As well as a business development building, which offers flexible space for evolving organisations, the site will contain ten additional buildings suited to companies that wish to manage their own growth. As of 2014, there will also be a state-of-the-art incubator, offering communal facilities such as conference rooms, a reception and a cafeteria.
"All of these are centrally organised, because we think that the companies in question need their attention very much on their business," says Broos. "They need flexible rental facilities with a good offering of services around them. So that's what we can offer in the science park."
The park also schedules a programme of seminars, workshops and networking events, allowing the companies that use the facilities to forge new business links. A spirit of collaboration is encouraged, helping cement the region's status as a powerhouse of research and development.

Focus on agribusiness

Veiling Zuid, meanwhile, is a 55ha development with a single goal: it aims to become the pre-eminent European location for any company working in agribusiness. Situated in the middle of an industrial estate, the development will undertake a wide array of activities, including the processing of agriproducts, production and supply of feeds, logistics and distribution, repair of farm machinery and non-land-related agrarian production. "The agriproducts are auctioned here, but also factory packed," clarifies Broos. "They are washed, deep-frozen and from there sent out anywhere in the world. Together with Europe's largest cooperative auction, which has been in operation since 1950, this industrial park becomes the largest cluster for food-handling in Western Europe."
Both facilities are created with an eye to the smart use of space, making use of a communal green and water buffers alongside public parking spaces to allow companies a maximum building density.
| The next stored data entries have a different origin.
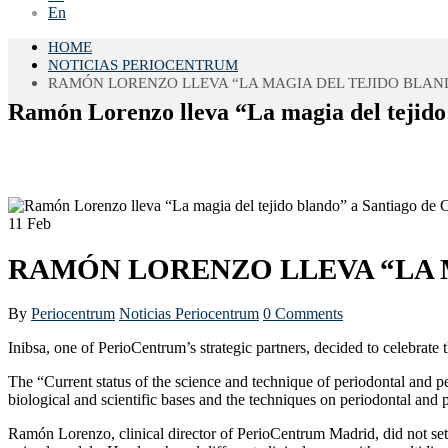
En
HOME
NOTICIAS PERIOCENTRUM
RAMÓN LORENZO LLEVA “LA MAGIA DEL TEJIDO BLAN
Ramón Lorenzo lleva “La magia del tejido
11
Feb
RAMÓN LORENZO LLEVA “LA 
By
Periocentrum
Noticias Periocentrum
0 Comments
Inibsa, one of PerioCentrum’s strategic partners, decided to celebrat
The “Current status of the science and technique of periodontal and per
biological and scientific bases and the techniques on periodontal and p
Ramón Lorenzo, clinical director of PerioCentrum Madrid, did not set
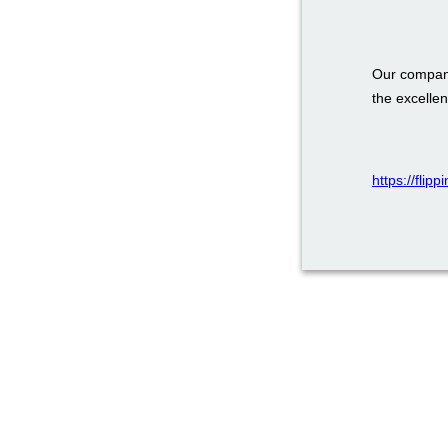
Our company
the excellen
https://flip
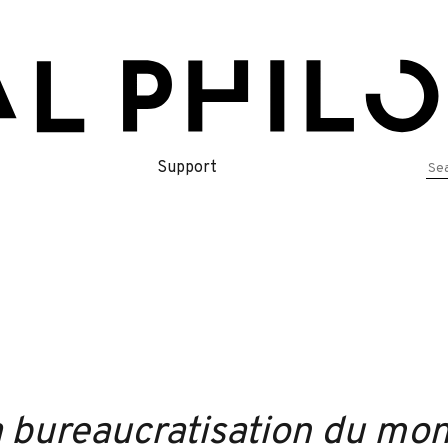
Se
Support
for
 bureaucratisation du mond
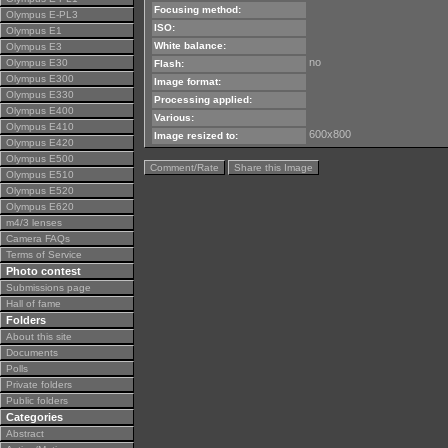
Focusing method:
Olympus E-PL3
ISO:
Olympus E1
White balance:
Olympus E3
no
Olympus E30
Flash:
Olympus E300
Image format:
Olympus E330
Processing applied:
Olympus E400
Various:
Olympus E410
600x800
Image resized to:
Olympus E420
Olympus E500
Comment/Rate
Share this Image
Olympus E510
Olympus E520
Olympus E620
m4/3 lenses
Camera FAQs
Terms of Service
Photo contest
Submissions page
Hall of fame
Folders
About this site
Documents
Polls
Private folders
Public folders
Categories
Abstract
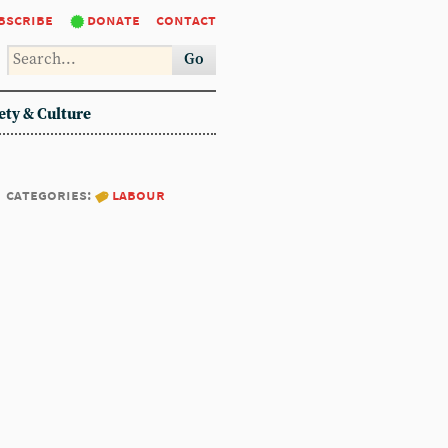
bscribe
donate
contact
Go
ety & Culture
categories:
labour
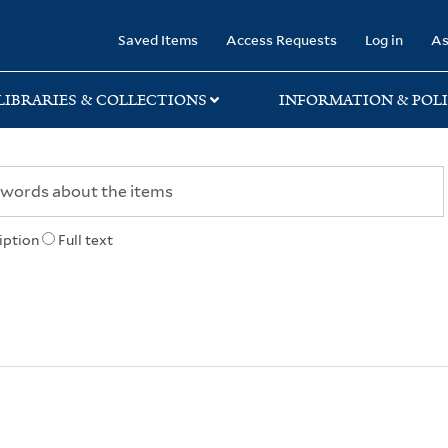
rary
Saved Items
Access Requests
Log in
As
LIBRARIES & COLLECTIONS
INFORMATION & POLI
iption
Full text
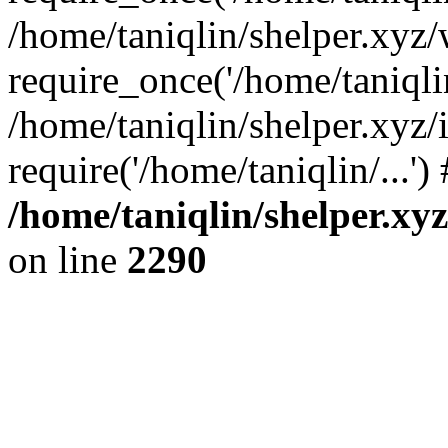
/home/taniqlin/shelper.xyz
require_once('/home/taniqlin
/home/taniqlin/shelper.xyz/
require('/home/taniqlin/...'
/home/taniqlin/shelper.xy
on line
2290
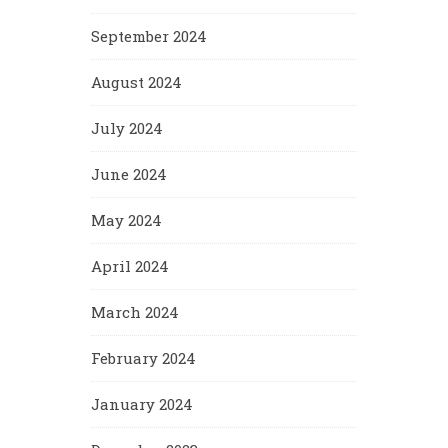
September 2024
August 2024
July 2024
June 2024
May 2024
April 2024
March 2024
February 2024
January 2024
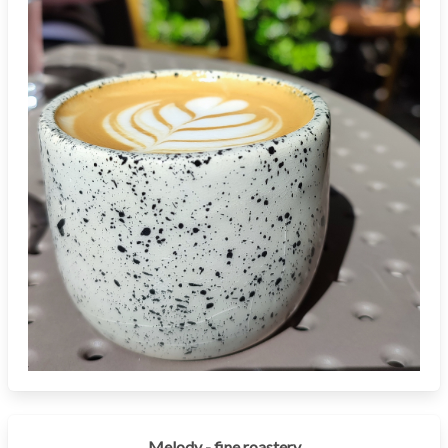
Melody - fine roastery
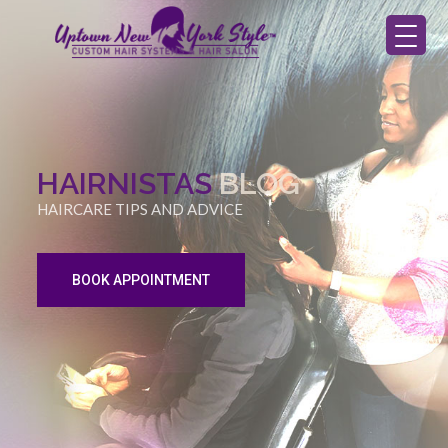
HAIRNISTAS
BLOG
HAIRCARE TIPS AND ADVICE
BOOK APPOINTMENT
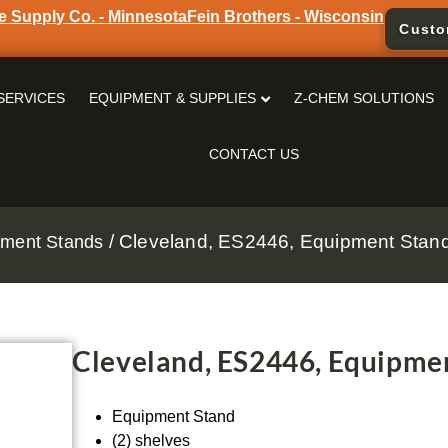
e Supply Co. - Minnesota
Fein Brothers - Wisconsin
Custo
SERVICES
EQUIPMENT & SUPPLIES
Z-CHEM SOLUTIONS
CONTACT US
/ Cleveland, ES2446, Equipment Stand,
pment Stands
Cleveland, ES2446, Equipmen
Equipment Stand
(2) shelves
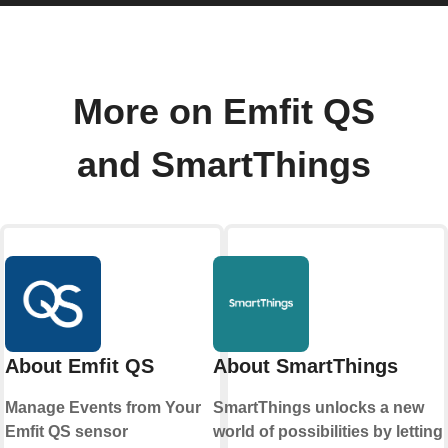
More on Emfit QS
and SmartThings
About Emfit QS
About SmartThings
Manage Events from Your
SmartThings unlocks a new
Emfit QS sensor
world of possibilities by letting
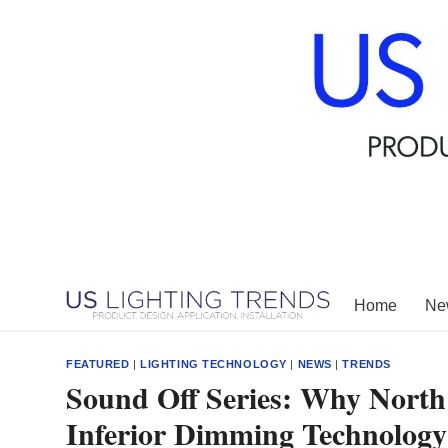
Skip
to
content
Home
New
FEATURED
|
LIGHTING TECHNOLOGY
|
NEWS
|
TRENDS
Sound Off Series: Why North
Inferior Dimming Technology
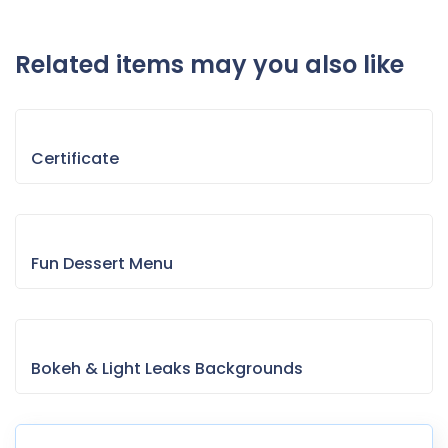
Related items may you also like
Certificate
Fun Dessert Menu
Bokeh & Light Leaks Backgrounds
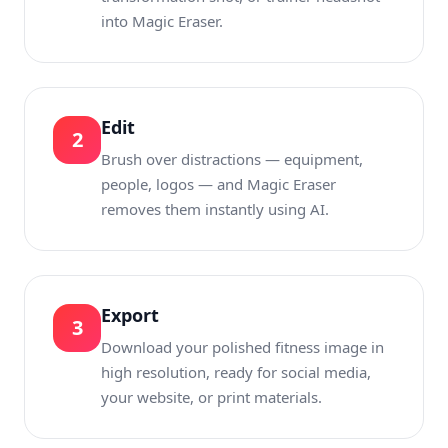
into Magic Eraser.
Edit
2
Brush over distractions — equipment,
people, logos — and Magic Eraser
removes them instantly using AI.
Export
3
Download your polished fitness image in
high resolution, ready for social media,
your website, or print materials.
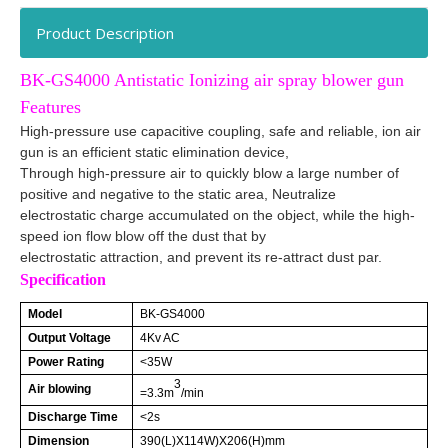
Product Description
BK-GS4000 Antistatic Ionizing air spray blower gun
Features
High-pressure use capacitive coupling, safe and reliable, ion air
gun is an efficient static elimination device,
Through high-pressure air to quickly blow a large number of
positive and negative to the static area, Neutralize
electrostatic charge accumulated on the object, while the high-
speed ion flow blow off the dust that by
electrostatic attraction,
and prevent its
re-attract
dust par.
Specification
Model
BK-GS4000
Output Voltage
4Kv AC
Power Rating
<35W
3
Air blowing
=3.3m
/min
Discharge Time
<2s
Dimension
390(L)X114W)X206(H)mm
There are new accesses and cycling paths to facilitate mobility, and a range of features geared towards maximum sustainability and CO2 neutrality. Across both developments, efficient park management is key - a corollary of so many companies joining forces.
The implication is clear: Antwerp is an unparalleled location for foreign companies hoping to expand. Not content to rest on its laurels, the region continues to invest in facilities that will promote business at the highest level. It is well equipped for both sides of the equation - high-tech research and development alongside sales, distribution and marketing - and offers strong geographic and economic benefits to businesses of all stripes.
"Antwerp is a very interesting place to start a European business," says Broos. "Because of the flexibility of the workforce, you can easily expand or decrease the workforce, you can have flexible labour contracts, and you can define how much tax you're going to pay in advance. We have a good education system, good knowledge of languages and a good location. What differentiates it from other locations in Europe is all these different factors."

Science Park University of Antwerp, a new development by POM Antwerp for hi-tech companies.